Niccolò Paganini's Violin Concerto No. 6 in E minor, MS 75, also sometimes known as the concerto No. 0 and the Grande Concerto in E minor, is the composer's first concerto for violin and orchestra. Composed in 1815 or earlier, it was withdrawn and remained lost for more than 150 years.

== Background ==
The violin concerto was written around 1814–1815, shortly before his Concerto No. 1. Niccolò Paganini performed it as a “new work” in Milan in early summer 1815 and again in Genoa in September of the same year. Soon afterwards, he appears to have withdrawn the piece, and it was considered lost for many years. The concerto was rediscovered in 1972 at a London antique shop by Piero Berri and was subsequently titled the "Posthumous Concerto in E minor" (Concerto postumo). The manuscript that was found contained only the solo violin part and a guitar reduction of the accompaniment, which made it possible to reconstruct the work. The musicologist Federico Mompellio was then commissioned to reconstruct the full orchestral score. This reconstruction was published in 1995, after Mompellio's death, as Volume VI of the National Edition of Paganini’s Works (Edizione nazionale delle opere di N. Paganini). No original full orchestral score or orchestral parts have been found to date, and no original cadenzas have been found or published.

== Structure ==
The concerto follows a typical three-movement structure, with a slow middle movement. It has an approximate duration of 40 minutes and is scored for solo violin and orchestra. The movements are as follows:

This early concerto was strongly influenced by Giovanni Battista Viotti, who belonged to the Italian violin tradition of which Paganini was also part. It is technically less demanding than many of his shorter virtuoso pieces.

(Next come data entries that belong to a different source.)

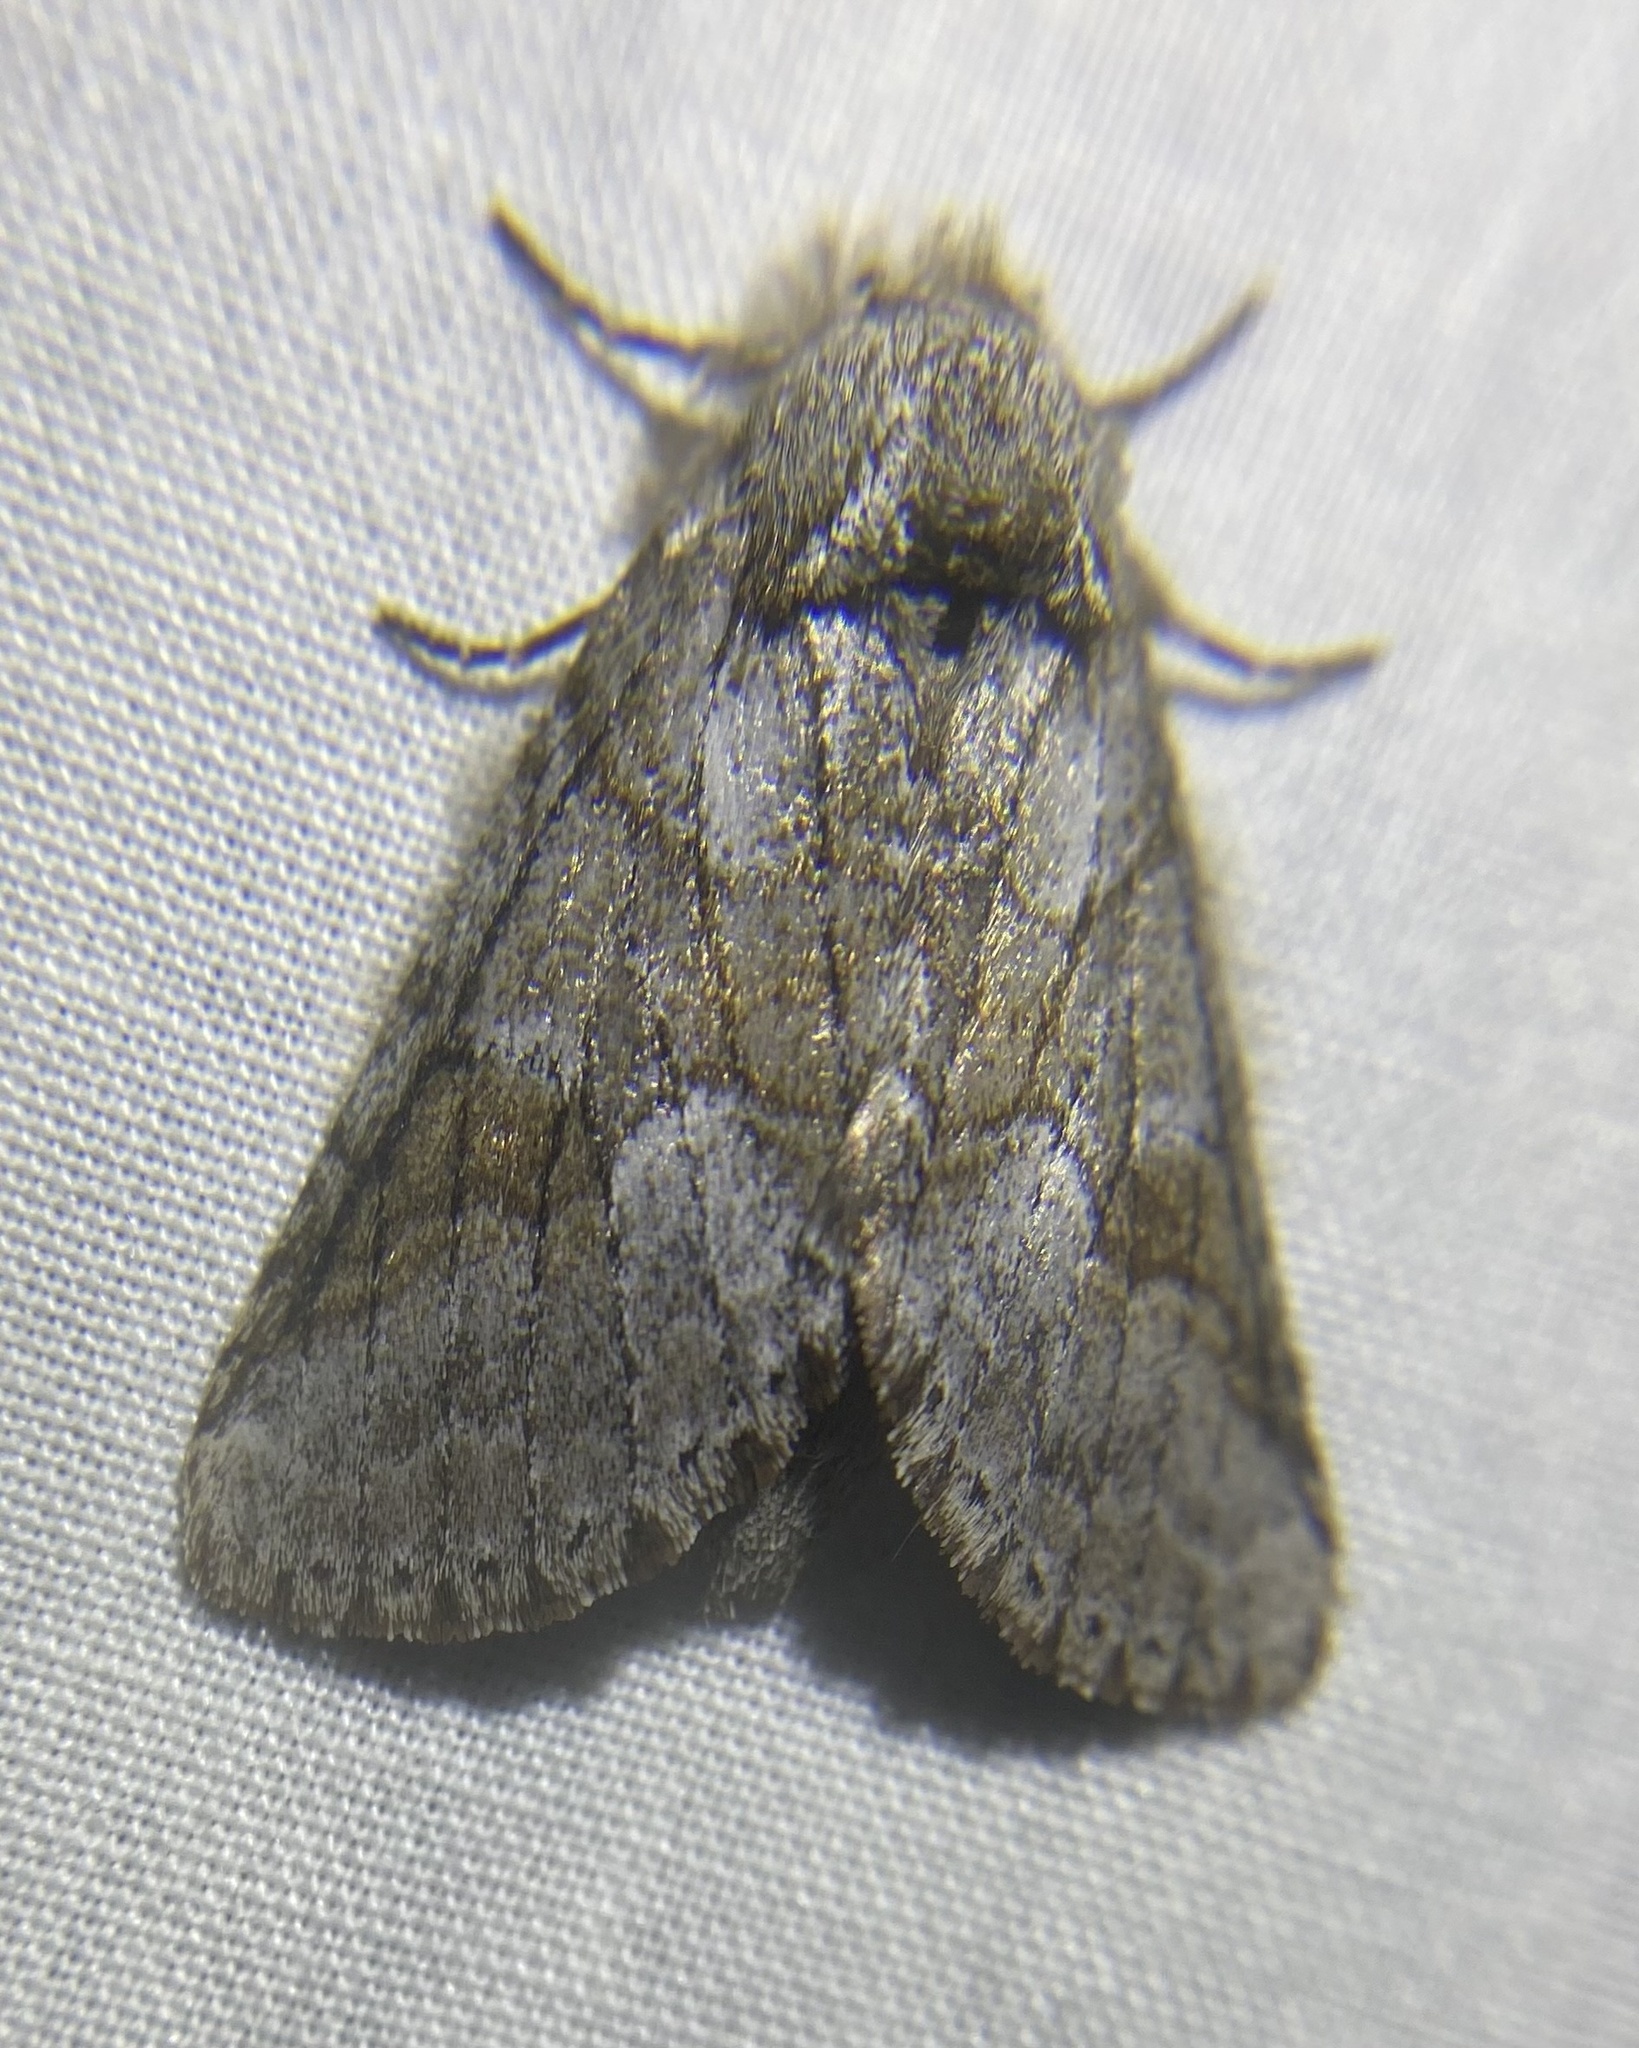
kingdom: Animalia
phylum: Arthropoda
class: Insecta
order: Lepidoptera
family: Notodontidae
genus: Lochmaeus
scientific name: Lochmaeus bilineata
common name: Double-lined prominent
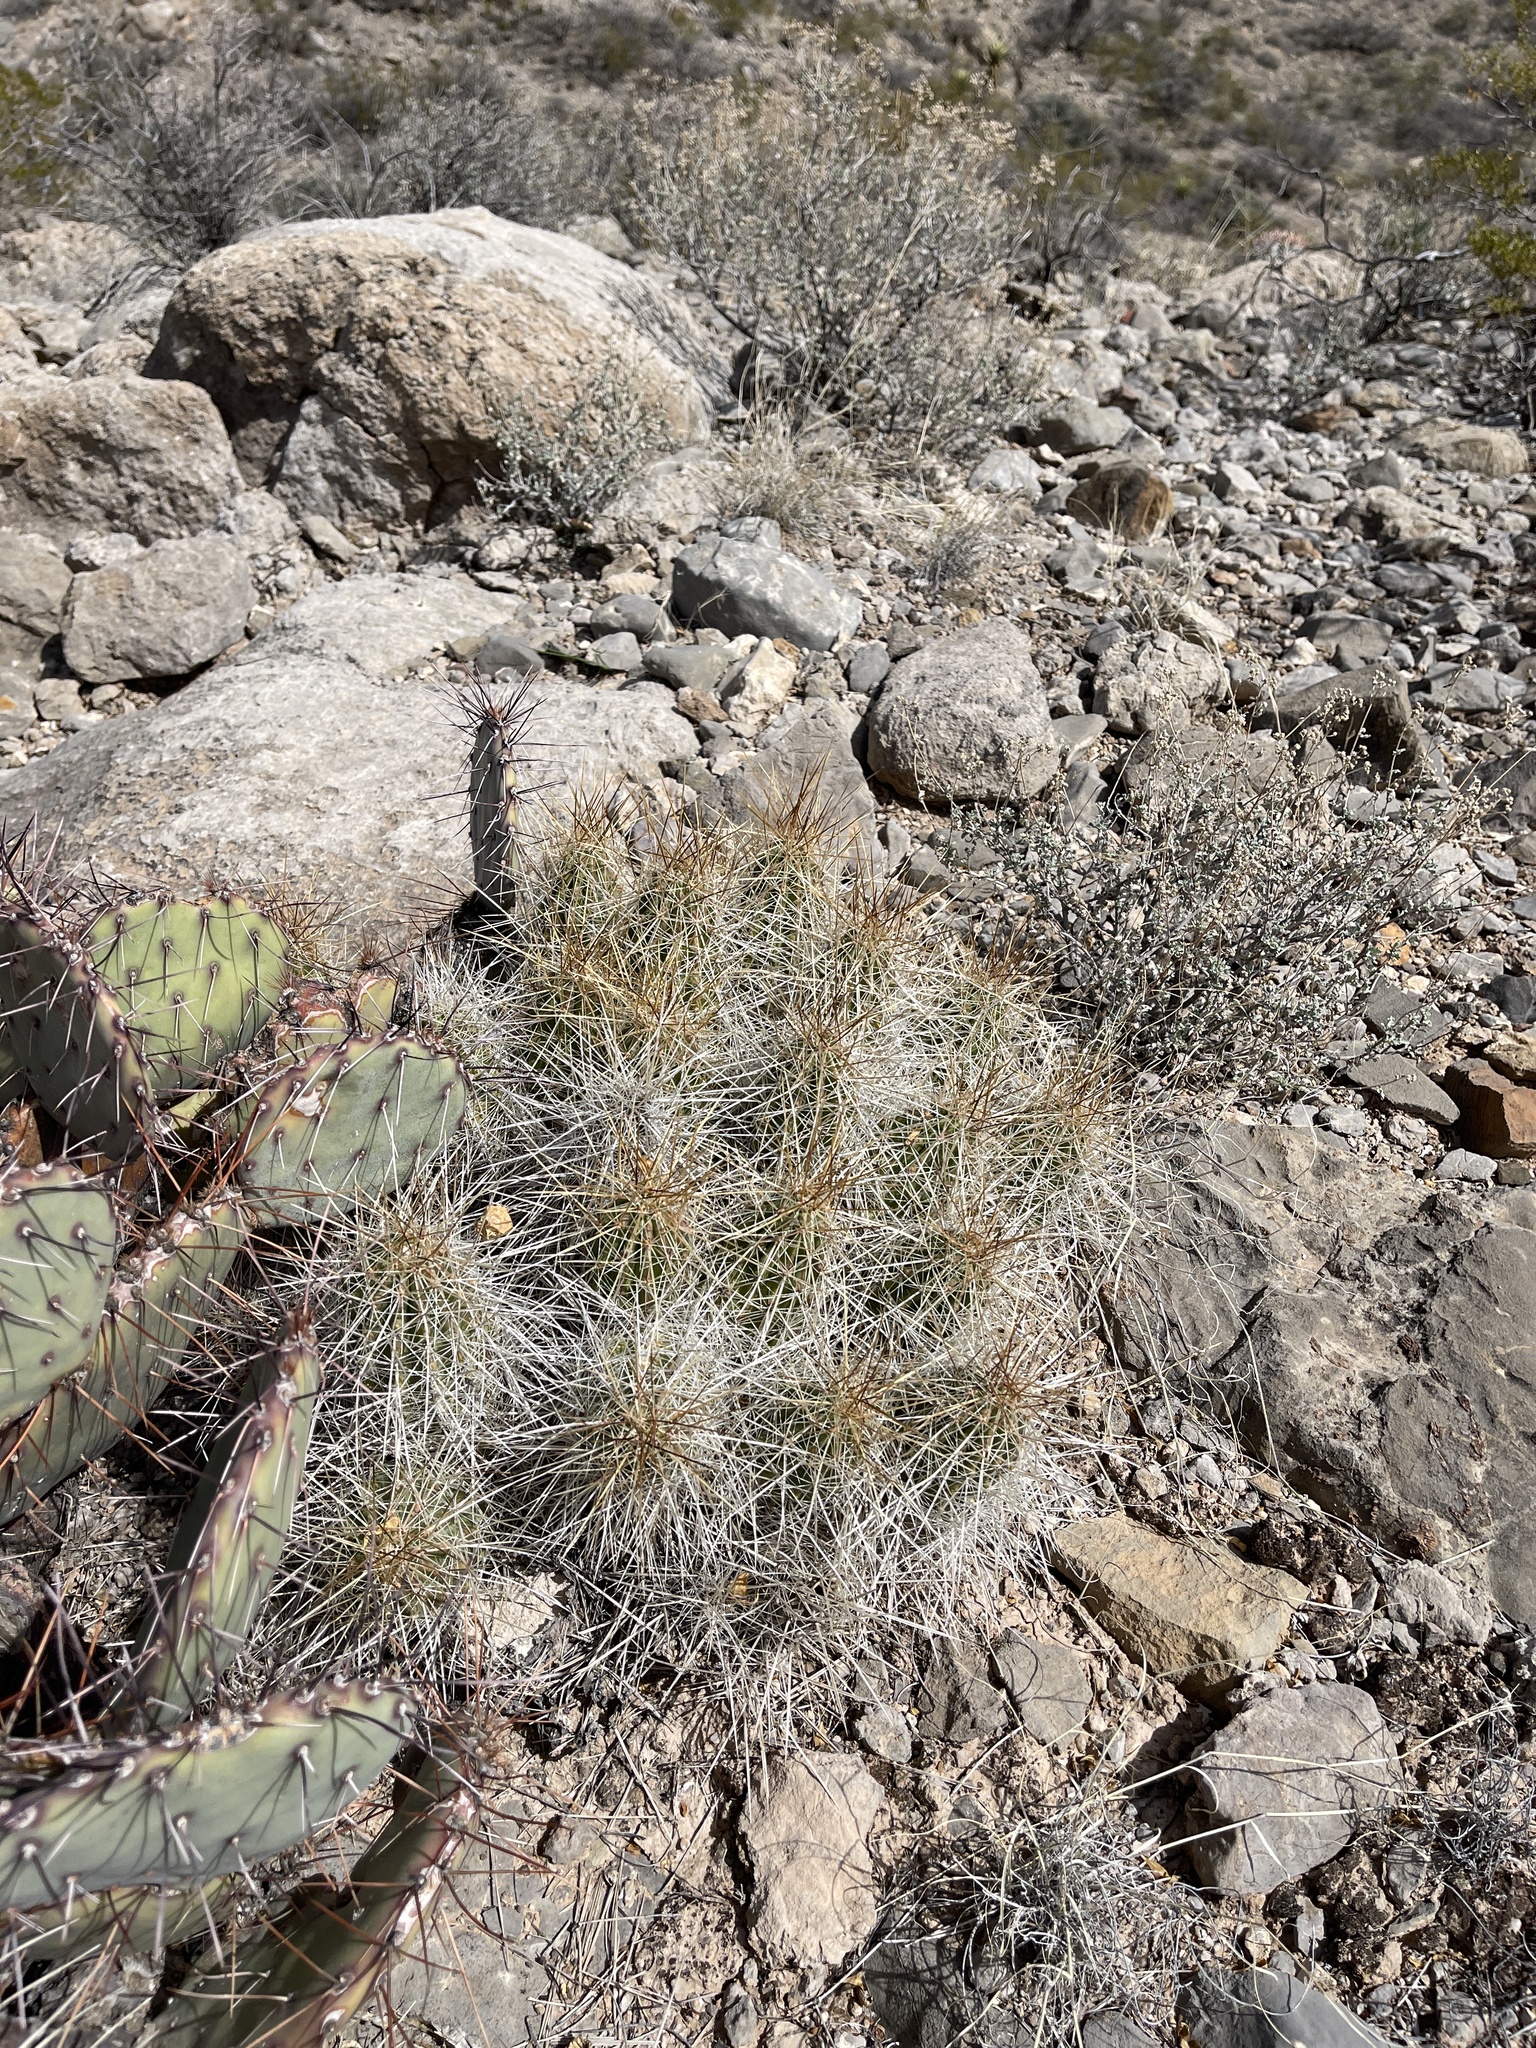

Its use of extended techniques, such as left-hand pizzicato and harmonics, is relatively restrained, probably because concertos were expected to sound more serious and formal than other showpieces. The structure is also less strict than in many other concertos. The work is notable for its finale, a Polonaise in rondo form, a type of movement that became popular after Viotti’s Concerto No. 13 in A major.

== Recordings ==
Because the work was thought to have been lost for a long time and has since circulated mainly in manuscript form until relatively recently, it has rarely been recorded. The world premiere recording was made right after its discovery, in January 1974, by Salvatore Accardo, with Charles Dutoit conducting the London Philharmonic Orchestra, for Deutsche Grammophon at Barking Town Hall, London. Another performance of Francesco Fiore's orchestration of the concerto was recorded by Dynamic with violinist Massimo Quarta playing and conducting the Genoa Carlo Felice Theater Orchestra. The recording, taken in July-September 2002 in Genoa, Italy, featured Quarta playing Paganini's own "Il Cannone Guarnierius". A performance of the surviving manuscript written for solo violin and guitar accompaniment was also recorded by Dynamic, with Luca Fanfoni (violin) and Fabrizio Giudice (guitar). The recording was taken in April 2015 at the Palazzo Tursi, Genoa.